Pass SQL functions in dplyr filter function on database

I'm using dplyr's automatic SQL backend to query subtable from a database table. E.g.
my_tbl <- tbl(my_db, "my_table")
where my_table in the database looks like
batch_name value
batch_A_1 1
batch_A_2 2
batch_A_2 3
batch_B_1 8
batch_B_2 9
...
I just want the data from batch_A_#, regardless of the number.
If I were writing this in SQL, I could use
select * where batch_name like 'batch_A_%'
If I were writing this in R, I could use a few ways to get this: grepl(), %in%, or str_detect()
# option 1
subtable <- my_tbl %>% select(batch_name, value) %>%
filter(grepl('batch_A_', batch_name, fixed = T))
# option 2
subtable <- my_tbl %>% select(batch_name, value) %>%
filter(str_detect(batch_name, 'batch_A_'))
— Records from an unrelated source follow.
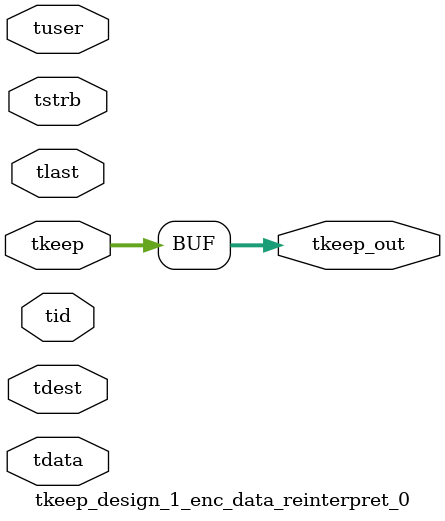
<source format=v>


`timescale 1ps/1ps

module tkeep_design_1_enc_data_reinterpret_0 #
(
parameter C_S_AXIS_TDATA_WIDTH = 32,
parameter C_S_AXIS_TUSER_WIDTH = 0,
parameter C_S_AXIS_TID_WIDTH   = 0,
parameter C_S_AXIS_TDEST_WIDTH = 0,
parameter C_M_AXIS_TDATA_WIDTH = 32
)
(
input  [(C_S_AXIS_TDATA_WIDTH == 0 ? 1 : C_S_AXIS_TDATA_WIDTH)-1:0     ] tdata,
input  [(C_S_AXIS_TUSER_WIDTH == 0 ? 1 : C_S_AXIS_TUSER_WIDTH)-1:0     ] tuser,
input  [(C_S_AXIS_TID_WIDTH   == 0 ? 1 : C_S_AXIS_TID_WIDTH)-1:0       ] tid,
input  [(C_S_AXIS_TDEST_WIDTH == 0 ? 1 : C_S_AXIS_TDEST_WIDTH)-1:0     ] tdest,
input  [(C_S_AXIS_TDATA_WIDTH/8)-1:0 ] tkeep,
input  [(C_S_AXIS_TDATA_WIDTH/8)-1:0 ] tstrb,
input                                                                    tlast,
output [(C_M_AXIS_TDATA_WIDTH/8)-1:0 ] tkeep_out
);

assign tkeep_out = {tkeep[11:0]};

endmodule


</source>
All of these give the following Postgres error: HINT: No function matches the given name and argument types. You might need to add explicit type casts
So, how do I pass in SQL string functions or matching functions to help make the generated dplyr SQL query able to use a more flexible range of functions in filter?
(FYI the %in% function does work, but requires listing out all possible values. This would be okay combined with paste to make a list, but does not work in a more general regex case)
A "dplyr-only" solution would be this
tbl(my_con, "my_table") %>%
filter(batch_name %like% "batch_A_%") %>%
collect()
Full reprex:
suppressPackageStartupMessages({
library(dplyr)
library(dbplyr)
library(RPostgreSQL)
})
my_con <-
dbConnect(
PostgreSQL(),
user = "my_user",
password = "my_password",
host = "my_host",
dbname = "my_db"
)
my_table <- tribble(
~batch_name, ~value,
"batch_A_1", 1,
"batch_A_2", 2,
"batch_A_2", 3,
"batch_B_1", 8,
"batch_B_2", 9
)
copy_to(my_con, my_table)
tbl(my_con, "my_table") %>%
filter(batch_name %like% "batch_A_%") %>%
collect()
#> # A tibble: 3 x 2
#> batch_name value
#> * <chr> <dbl>
#> 1 batch_A_1 1
#> 2 batch_A_2 2
#> 3 batch_A_2 3
dbDisconnect(my_con)
#> [1] TRUE
This works because any functions that dplyr doesn't know how to
translate will be passed along as is, see
?dbplyr::translate\_sql.
Hat-tip to #PaulRougieux for his recent comment
here
Using dplyr
Get the table batch_name from the database as dataframe and use it for further data analysis.
library("dplyr")
my_db <- src_postgres(dbname = "database-name",
host = "localhost",
port = 5432,
user = "username",
password = "password")
df <- tbl(my_db, "my_table")
df %>% filter(batch_name == "batch_A_1")
Using DBI and RPostgreSQL
Get the table by sending sql query
library("DBI")
library("RPostgreSQL")
m <- dbDriver("PostgreSQL")
con <- dbConnect(drv = m,
dbname = "database-name",
host = "localhost",
port = 5432,
user = "username",
password = "password")
df <- dbGetQuery(con, "SELECT * FROM my_table WHERE batch_name %LIKE% 'batch_A_%'")
library("dplyr")
df %>% filter(batch_name == "batch_A_1")